◆ Problem 1: Condense the paragraph of the memorial notice that begins "Smolensky was a public finance economist" into a short bulleted list that keeps its main facts.
◆ Problem 2: For each statement below, answer yes or no according to the memorial notice, and quote the words from it that decide the answer: (a) Smolensky was dean at the Goldman School from 1988 to 1997. (b) He wrote the 1977 book on public expenditures and taxes by himself. (c) He stayed on the RSF board of trustees until 2014.

◆ Source document:

"""

In Memoriam: Eugene Smolensky, 1932 – 2023

January 4, 2024

The Russell Sage Foundation mourns the passing of noted economist Eugene “Geno” Smolensky on December 17, 2023, at the age of 91. Smolensky was emeritus professor of economics at the Goldman School of Public Policy at the University of California, Berkeley, where he served as dean from 1988 to 1997. Previously, he was professor of economics and director of the Institute for Research on Poverty at the University of Wisconsin, as well as a faculty member in the departments of economics at the University of Chicago and Haverford College. He also served in both the Carter and Clinton administrations. Smolensky served on the RSF board of trustees from 1994 to 2004.
Smolensky was a public finance economist and leader in the study of poverty, income distribution, and social welfare programs. His pathbreaking 1977 book (with Morgan Reynolds), Public Expenditures, Taxes, and the Distribution of Income: The United States, 1950, 1961, 1970, provided the first detailed look at income inequality over time that took into account the benefits and burdens of government expenditures and taxes at all levels. His other publications analyzed homelessness, measures of poverty, discrimination against minorities, immigration and poverty, and the challenges of childcare, family work policies, and low incomes in working families. 
Geno was much beloved by his students, fellow faculty, and other personal and professional colleagues for his humor, decency, and wisdom. He was elected a fellow of both the National Academy of Social Insurance and the National Academy of Public Administration. He was vice president of the International Institute of Public Finance, and editor of the Journal of Human Resources. He was an advisor to numerous organizations, including the World Bank, the U.S. Social Security Administration, the Department of Health, Education, and Welfare, and the National League of Cities.

"""

◆ Stored records:
"""

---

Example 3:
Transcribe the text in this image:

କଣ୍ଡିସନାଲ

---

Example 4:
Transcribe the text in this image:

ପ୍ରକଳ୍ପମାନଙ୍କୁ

"""

◆ Response 1:
- Public finance economist and leader in the study of poverty, income distribution, and social welfare programs
- Co-wrote the 1977 book Public Expenditures, Taxes, and the Distribution of Income: The United States, 1950, 1961, 1970 with Morgan Reynolds. It was the first detailed look at income inequality over time that accounted for the benefits and burdens of government expenditures and taxes at all levels.
- Other publications covered homelessness, poverty measures, discrimination against minorities, immigration and poverty, childcare, family work policies, and low incomes in working families

◆ Response 2:
(a) Yes: "where he served as dean from 1988 to 1997"
(b) No: "(with Morgan Reynolds)"
(c) No: "Smolensky served on the RSF board of trustees from 1994 to 2004."